As in prior quarters, our executives will be making some introductory comments. We will then follow with a question-and-answer session. Today speakers may make forward-looking statements within the meaning of securities legislation. Certain material factors or assumptions are applied in making forward-looking statements, and actual results may differ materially from those expressed or implied.

For additional information about the material factors or assumptions applied and about the material factors that may cause actual results to differ, please consult the slide presentation for this conference call and webcast available on our website, as well as securities filings referred to in the slide entitled Caution Regarding Forward-Looking Statements.

When we reach the question-and-answer portion of our conference call, we would ask each participant to adhere to a limit of one or two questions. If you have additional questions, please re-queue, as we will do our best to respond to all questions. With that, I would like to turn the call over to Donald Guloien, our President and Chief Executive Officer. Donald?

Donald Guloien

Thank you, Antony. Good afternoon everyone and thank you for joining us today. Our third quarter 2010 financial results announced this morning reflect a quarter in which we made considerable headway executing our business plan, both in terms of repositioning our business, reducing our equity and interest rate sensitivities.

I’m joined on the call today by our CFO, Michael Bell, as well as several members of our senior management team including our U.S. General Manager, Jim Boyle; Canadian General Manager, Paul Rooney; Warren Thomson for Investments and our accountant, the finance team.

Let me start with my assessment of our progress this quarter. We had a net loss attributed to shareholders of $947 million equating to a fully diluted loss per share of $0.55. Despite the reported results, it’s important to note that we generated strong underlying earnings from operations. Adjusted earnings from operations were $779 million in the quarter within the $700 million to $800 million range we estimated for fiscal 2010 in our 2009 annual report.

#### Information given
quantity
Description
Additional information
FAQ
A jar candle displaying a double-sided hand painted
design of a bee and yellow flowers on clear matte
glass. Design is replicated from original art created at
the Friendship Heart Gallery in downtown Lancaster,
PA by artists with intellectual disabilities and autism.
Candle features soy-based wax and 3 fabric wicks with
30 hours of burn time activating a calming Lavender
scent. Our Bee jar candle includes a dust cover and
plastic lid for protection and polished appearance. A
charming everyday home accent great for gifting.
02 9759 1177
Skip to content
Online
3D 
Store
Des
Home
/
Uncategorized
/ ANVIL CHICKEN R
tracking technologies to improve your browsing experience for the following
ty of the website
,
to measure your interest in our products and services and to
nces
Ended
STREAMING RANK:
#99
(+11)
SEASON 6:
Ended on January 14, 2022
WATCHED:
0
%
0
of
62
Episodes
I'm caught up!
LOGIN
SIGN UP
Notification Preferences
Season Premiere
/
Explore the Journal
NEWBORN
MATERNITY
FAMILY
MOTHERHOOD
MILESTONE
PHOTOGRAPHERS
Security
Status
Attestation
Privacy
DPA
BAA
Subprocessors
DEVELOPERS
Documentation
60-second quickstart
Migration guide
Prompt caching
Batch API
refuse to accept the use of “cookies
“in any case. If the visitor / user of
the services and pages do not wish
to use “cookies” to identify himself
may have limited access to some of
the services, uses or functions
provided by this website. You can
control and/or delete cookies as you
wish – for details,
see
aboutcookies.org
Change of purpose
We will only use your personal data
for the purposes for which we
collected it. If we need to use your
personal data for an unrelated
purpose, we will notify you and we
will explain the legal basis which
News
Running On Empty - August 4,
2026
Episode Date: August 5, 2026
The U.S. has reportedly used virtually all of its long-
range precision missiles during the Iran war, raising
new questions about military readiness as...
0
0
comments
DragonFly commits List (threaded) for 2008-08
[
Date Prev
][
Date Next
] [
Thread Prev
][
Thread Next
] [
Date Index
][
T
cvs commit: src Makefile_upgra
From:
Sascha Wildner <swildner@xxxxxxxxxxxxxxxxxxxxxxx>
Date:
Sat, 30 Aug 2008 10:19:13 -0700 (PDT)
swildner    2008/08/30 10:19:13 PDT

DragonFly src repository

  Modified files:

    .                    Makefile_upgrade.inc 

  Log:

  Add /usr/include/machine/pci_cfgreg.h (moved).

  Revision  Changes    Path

#### Work order 1
Rewrite the rows from the start through the line containing "ANVIL CHICKEN R", replacing "jar" with "tumbler" and leaving everything else unchanged.
#### Work order 2
Extend the third-quarter 2010 earnings call transcript from the point where it stops.
The rows bear no relation to the earnings call transcript.

#### Exercise result 1
quantity
Description
Additional information
FAQ
A tumbler candle displaying a double-sided hand painted
design of a bee and yellow flowers on clear matte
glass. Design is replicated from original art created at
the Friendship Heart Gallery in downtown Lancaster,
PA by artists with intellectual disabilities and autism.
Candle features soy-based wax and 3 fabric wicks with
30 hours of burn time activating a calming Lavender
scent. Our Bee tumbler candle includes a dust cover and
plastic lid for protection and polished appearance. A
charming everyday home accent great for gifting.
02 9759 1177
Skip to content
Online
3D 
Store
Des
Home
/
Uncategorized
/ ANVIL CHICKEN R

#### Exercise result 2
The operational contributions were more than offset by a $2 billion reserve strengthening and $1 billion goodwill impairment related to the current economic climate and the repositioning of our U.S. business. Manulife’s capital position remained strong in the quarter. Manulife increased its MCCSR ratio to 234%.

We achieved a 19% reduction in interest rate income sensitivity by lengthening the duration of our fixed income investments through swaps and other initiatives in both the liability and the surplus segments. Furthermore, we reduced equity exposure by hedging an additional $3.3 billion of inforce variable annuity guaranteed value and also lowered our equity holdings by almost $450 million.

With the actions taken, the total amount of guaranteed value hedged or reinsured was 54% as of September 30. As you’ve seen in our press release, we have adopted revised targets for hedging both interest rates and equities. Fortunately, equity markets have moved once again in our favor. The S&P 500 is almost up almost 20% since the July too low and in fact it’s pretty much on the yearly high.

We also hedged another $800 million just today. Our goal is to execute additional hedges so that approximately 60% of our underlying earning sensitivity equity market movement is hedged by the end of 2012. You will note that this is a more relevant standard than the notional standard we used before, the 70% notional amount hedged, now we are using a standard of earnings sensitivity and the goal is to have 60% hedged by the end of 2012.

And to go further than that through to 2014, we plan to use a combination of macro and dynamic hedging and other techniques until we are well within our targets. With the basis changes and interest rate moves in the quarter, our interest rate sensitivity was going to increase beyond levels that we would find tolerable.

In addition, the outlook seems to be for lower rates for a longer period of time. As a result, we are ranging our fair; so that we do not expect to see an increase in interest sensitivity and through a variety of measures, plan to decrease that sensitivity over the next four years. To the extent rates continue to decline, we would also except to generate additional gains on sale of bonds in surplus.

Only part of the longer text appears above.